This algorithm solves the normalized cut for k=2: it is a
normalized spectral clustering.
"""
if not k is None:
warnings.warn("'k' was renamed to n_clusters", DeprecationWarning)
n_clusters = k
random_state = check_random_state(random_state)
n_components = n_clusters if n_components is None else n_components
maps = spectral_embedding(affinity, n_components=n_components,
mode=mode, random_state=random_state)
maps = maps[1:]
_, labels, _ = k_means(maps.T, n_clusters, random_state=random_state,
n_init=n_init)
return labels
class SpectralClustering(BaseEstimator, ClusterMixin):
"""Apply k-means to a projection to the normalized laplacian
In practice Spectral Clustering is very useful when the structure of
the individual clusters is highly non-convex or more generally when
a measure of the center and spread of the cluster is not a suitable
description of the complete cluster. For instance when clusters are
nested circles on the 2D plan.
If affinity is the adjacency matrix of a graph, this method can be
used to find normalized graph cuts.
When calling ``fit``, an affinity matrix is constructed using either the
Gaussian (aka RBF) kernel of the euclidean distanced ``d(X, X)``::
np.exp(-gamma * d(X,X) ** 2)
or a k-nearest neighbors connectivity matrix.
Alternatively, using ``precomputed``, a user-provided affinity
matrix can be used.
Parameters
-----------
n_clusters : integer, optional
The dimension of the projection subspace.
affinity: string, 'nearest_neighbors', 'rbf' or 'precomputed'
gamma: float
Scaling factor of Gaussian (rbf) affinity kernel. Ignored for
``affinity='nearest_neighbors'``.
n_neighbors: integer
Number of neighbors to use when constructing the affinity matrix using
the nearest neighbors method. Ignored for ``affinity='rbf'``.
mode: {None, 'arpack' or 'amg'}
The eigenvalue decomposition strategy to use. AMG requires pyamg
to be installed. It can be faster on very large, sparse problems,
but may also lead to instabilities
random_state : int seed, RandomState instance, or None (default)
A pseudo random number generator used for the initialization
of the lobpcg eigen vectors decomposition when mode == 'amg'
and by the K-Means initialization.
n_init : int, optional, default: 10
Number of time the k-means algorithm will be run with different
centroid seeds. The final results will be the best output of
n_init consecutive runs in terms of inertia.
Attributes
----------
`affinity_matrix_` : array-like, shape (n_samples, n_samples)

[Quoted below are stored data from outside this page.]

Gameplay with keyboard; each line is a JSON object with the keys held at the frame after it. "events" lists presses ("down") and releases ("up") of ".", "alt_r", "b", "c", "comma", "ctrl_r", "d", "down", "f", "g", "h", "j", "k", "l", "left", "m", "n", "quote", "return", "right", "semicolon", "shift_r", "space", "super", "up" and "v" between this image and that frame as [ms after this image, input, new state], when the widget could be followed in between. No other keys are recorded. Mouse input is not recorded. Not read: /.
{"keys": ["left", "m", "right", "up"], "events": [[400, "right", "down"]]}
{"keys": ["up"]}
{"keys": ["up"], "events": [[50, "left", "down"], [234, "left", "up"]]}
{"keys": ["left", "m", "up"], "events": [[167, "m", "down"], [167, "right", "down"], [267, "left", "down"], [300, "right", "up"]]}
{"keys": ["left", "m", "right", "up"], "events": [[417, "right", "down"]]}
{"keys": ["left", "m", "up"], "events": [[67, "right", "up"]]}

Affinity matrix used for clustering. Available only if after calling
``fit``.
`labels_` :
Labels of each point
Notes
-----
If you have an affinity matrix, such as a distance matrix,
for which 0 means identical elements, and high values means
very dissimilar elements, it can be transformed in a
similarity matrix that is well suited for the algorithm by
applying the Gaussian (RBF, heat) kernel::
np.exp(- X ** 2 / (2. * delta ** 2))
Another alternative is to take a symmetric version of the k
nearest neighbors connectivity matrix of the points.
If the pyamg package is installed, it is used: this greatly
speeds up computation.
References
----------
- Normalized cuts and image segmentation, 2000
Jianbo Shi, Jitendra Malik
http://citeseer.ist.psu.edu/viewdoc/summary?doi=10.1.1.160.2324
- A Tutorial on Spectral Clustering, 2007
Ulrike von Luxburg
http://citeseerx.ist.psu.edu/viewdoc/summary?doi=10.1.1.165.9323
"""
def __init__(self, n_clusters=8, mode=None, random_state=None, n_init=10,
gamma=1., affinity='rbf', n_neighbors=10, k=None,
precomputed=False):
if not k is None:
warnings.warn("'k' was renamed to n_clusters", DeprecationWarning)
n_clusters = k
self.n_clusters = n_clusters
self.mode = mode
self.random_state = random_state
self.n_init = n_init
self.gamma = gamma
self.affinity = affinity
self.n_neighbors = n_neighbors
def fit(self, X):
"""Creates an affinity matrix for X using the selected affinity,
then applies spectral clustering to this affinity matrix.
Parameters
----------
X : array-like or sparse matrix, shape (n_samples, n_features)
OR, if affinity==`precomputed`, a precomputed affinity
matrix of shape (n_samples, n_samples)
"""
if X.shape[0] == X.shape[1] and self.affinity != "precomputed":
warnings.warn("The spectral clustering API has changed. ``fit``"
"now constructs an affinity matrix from data. To use "
"a custom affinity matrix, set ``affinity=precomputed``.")
if self.affinity == 'rbf':
self.affinity_matrix_ = rbf_kernel(X, gamma=self.gamma)
elif self.affinity == 'nearest_neighbors':
connectivity = kneighbors_graph(X, n_neighbors=self.n_neighbors)
self.affinity_matrix_ = 0.5 * (connectivity + connectivity.T)
elif self.affinity == 'precomputed':
self.affinity_matrix_ = X
else:
raise ValueError("Invalid 'affinity'. Expected 'rbf', "
"'nearest_neighbors' or 'precomputed', got '%s'."
% self.affinity_matrix)
self.random_state = check_random_state(self.random_state)
self.labels_ = spectral_clustering(self.affinity_matrix_,
n_clusters=self.n_clusters, mode=self.mode,
random_state=self.random_state, n_init=self.n_init)
return self
@property
def _pairwise(self):
return self.affinity == "precomputed"